Directions:
Can you recast every one of the records below as a numbered list, one line per item, with the blank lines left out?
------------
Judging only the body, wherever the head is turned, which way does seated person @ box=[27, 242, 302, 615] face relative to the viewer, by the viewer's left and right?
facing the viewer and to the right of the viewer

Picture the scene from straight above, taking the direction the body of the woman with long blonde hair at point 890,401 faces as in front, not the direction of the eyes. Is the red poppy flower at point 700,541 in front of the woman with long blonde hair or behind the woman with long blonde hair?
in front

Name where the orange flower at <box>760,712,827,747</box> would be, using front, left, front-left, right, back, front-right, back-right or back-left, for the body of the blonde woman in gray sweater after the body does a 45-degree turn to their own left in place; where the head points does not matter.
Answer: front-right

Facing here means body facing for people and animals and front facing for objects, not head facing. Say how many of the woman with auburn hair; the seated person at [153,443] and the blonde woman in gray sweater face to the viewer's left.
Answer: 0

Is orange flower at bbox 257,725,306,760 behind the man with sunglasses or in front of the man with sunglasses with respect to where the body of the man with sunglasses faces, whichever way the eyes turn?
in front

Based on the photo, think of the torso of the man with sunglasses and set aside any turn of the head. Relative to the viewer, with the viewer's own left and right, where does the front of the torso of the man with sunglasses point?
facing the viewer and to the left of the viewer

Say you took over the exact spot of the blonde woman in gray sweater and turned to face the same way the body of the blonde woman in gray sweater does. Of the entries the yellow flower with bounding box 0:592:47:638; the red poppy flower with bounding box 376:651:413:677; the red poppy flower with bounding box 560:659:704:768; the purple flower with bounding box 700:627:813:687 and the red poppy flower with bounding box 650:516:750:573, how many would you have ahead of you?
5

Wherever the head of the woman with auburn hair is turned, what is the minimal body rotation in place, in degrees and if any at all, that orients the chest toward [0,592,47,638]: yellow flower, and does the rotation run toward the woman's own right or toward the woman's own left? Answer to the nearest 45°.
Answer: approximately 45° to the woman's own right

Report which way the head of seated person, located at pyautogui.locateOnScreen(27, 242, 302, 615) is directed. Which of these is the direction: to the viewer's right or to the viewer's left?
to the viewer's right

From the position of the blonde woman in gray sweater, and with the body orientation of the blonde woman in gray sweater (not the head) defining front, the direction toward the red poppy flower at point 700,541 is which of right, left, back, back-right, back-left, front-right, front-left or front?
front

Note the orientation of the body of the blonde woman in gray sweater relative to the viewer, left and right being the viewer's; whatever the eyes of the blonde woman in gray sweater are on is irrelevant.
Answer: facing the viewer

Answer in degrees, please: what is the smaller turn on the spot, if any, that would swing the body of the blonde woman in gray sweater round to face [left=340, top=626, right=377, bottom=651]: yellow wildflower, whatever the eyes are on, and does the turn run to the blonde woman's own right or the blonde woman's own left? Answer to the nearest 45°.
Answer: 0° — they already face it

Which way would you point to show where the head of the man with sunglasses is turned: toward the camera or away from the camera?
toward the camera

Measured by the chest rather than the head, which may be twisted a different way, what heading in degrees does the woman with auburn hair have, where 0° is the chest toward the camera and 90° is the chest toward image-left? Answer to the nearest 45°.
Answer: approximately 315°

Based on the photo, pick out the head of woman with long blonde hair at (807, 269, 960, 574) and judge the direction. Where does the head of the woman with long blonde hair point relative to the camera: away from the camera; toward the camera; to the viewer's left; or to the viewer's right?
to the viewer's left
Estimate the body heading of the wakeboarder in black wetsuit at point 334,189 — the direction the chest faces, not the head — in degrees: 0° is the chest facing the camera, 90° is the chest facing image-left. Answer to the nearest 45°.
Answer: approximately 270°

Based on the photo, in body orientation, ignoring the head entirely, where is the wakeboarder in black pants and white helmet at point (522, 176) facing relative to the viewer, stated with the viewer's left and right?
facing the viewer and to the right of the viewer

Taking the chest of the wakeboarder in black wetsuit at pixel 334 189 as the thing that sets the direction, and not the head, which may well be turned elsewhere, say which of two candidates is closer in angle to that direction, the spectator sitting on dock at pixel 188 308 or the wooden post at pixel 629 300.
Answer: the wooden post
------------
Solution:
1. Judging only the body, wherever the head is turned, which way does seated person @ box=[27, 242, 302, 615] face relative to the viewer, by the viewer's left and right?
2. facing the viewer and to the right of the viewer
3. Picture the scene from straight above, taking the direction the body of the woman with long blonde hair at point 890,401 faces as in front, not the direction of the eyes. Is the red poppy flower at point 700,541 in front of the woman with long blonde hair or behind the woman with long blonde hair?
4. in front
5. Name where the orange flower at <box>760,712,827,747</box> would be, using front, left, front-left, right, back, front-right, back-right or back-left, for the body of the blonde woman in gray sweater after the body does a 45-degree turn to their own left in place; where the head points does not matter.
6. Answer: front-right
7. Facing here means body facing for people and animals and front facing for objects, not head facing. Say how many of the woman with auburn hair; the seated person at [153,443] and the blonde woman in gray sweater face to the viewer's left.
8. Answer: 0
9. Is orange flower at bbox 257,725,306,760 behind the man with sunglasses or in front of the man with sunglasses with respect to where the body of the man with sunglasses faces, whichever way the eyes turn?
10. in front
11. Based on the photo, think of the torso of the man with sunglasses and set aside any turn of the head. Relative to the viewer, with the viewer's own left and right, where does the front of the torso of the man with sunglasses point?
12. facing the viewer and to the left of the viewer
13. Say you took over the exact spot of the blonde woman in gray sweater and turned to face the same way the body of the blonde woman in gray sweater does. Of the entries the yellow flower with bounding box 0:592:47:638; the red poppy flower with bounding box 376:651:413:677; the red poppy flower with bounding box 560:659:704:768; the purple flower with bounding box 700:627:813:687 and the red poppy flower with bounding box 650:516:750:573, how many would you have ahead of you?
14. 5
15. Wherever the head of the woman with auburn hair is turned, what is the minimal body rotation in place, in degrees and if any at all, that orients the chest toward [0,592,47,638]: yellow flower, and does the rotation run toward the woman's own right or toward the woman's own left? Answer to the nearest 45°.
16. Answer: approximately 45° to the woman's own right
17. Report which way the head of seated person, located at pyautogui.locateOnScreen(27, 242, 302, 615) is directed. Which of these is the direction: to the viewer's right or to the viewer's left?
18. to the viewer's right
19. From the position of the blonde woman in gray sweater, and with the body orientation of the blonde woman in gray sweater (not the head) defining front, the direction toward the red poppy flower at point 700,541 is which of right, left, back, back-right, back-left, front-right, front-left or front?
20. front
21. Note the orientation of the body of the blonde woman in gray sweater relative to the viewer, left and right being the viewer's; whatever the eyes of the blonde woman in gray sweater are on is irrelevant.
22. Answer: facing the viewer
23. Answer in degrees, please: what is the smaller turn on the spot, if any, that would swing the body of the blonde woman in gray sweater round to face [left=340, top=626, right=377, bottom=651]: yellow wildflower, whatever the eyes are on, and does the turn run to the blonde woman's own right or the blonde woman's own left? Answer to the nearest 45°.
24. Answer: 0° — they already face it
25. Which way would you point to show where the head of the man with sunglasses is turned: toward the camera or away from the camera?
26. toward the camera
27. Measured by the chest rather than the head, which may be twisted a different way, what heading in degrees does the woman with auburn hair have, where 0° is the chest toward the camera and 90° is the chest toward image-left? Answer to the nearest 45°.
28. Answer: approximately 315°
29. Based on the photo, pick out the head of woman with long blonde hair at (807, 269, 960, 574) and judge the direction. Where does the head of the woman with long blonde hair point relative to the camera: away from the camera; toward the camera; to the viewer's left; or to the viewer's right?
30. to the viewer's left
31. Estimate the body heading of the wakeboarder in black wetsuit at point 334,189 — the direction the chest faces, not the head — in degrees: 0° is the chest facing the camera, 90° is the chest facing image-left. Answer to the nearest 45°.
32. Answer: approximately 270°
33. Based on the photo, in body orientation, ignoring the head entirely, where is the wakeboarder in black pants and white helmet at point (522, 176) facing relative to the viewer, stated with the viewer's left and right?
34. facing the viewer and to the right of the viewer
35. Taking the chest of the wakeboarder in black wetsuit at pixel 334 189 as the thing that sets the direction, and not the head, which may well be turned elsewhere, say which of two candidates is closer in angle to that direction, the spectator sitting on dock at pixel 188 308 or the wooden post at pixel 629 300.
36. Answer: the wooden post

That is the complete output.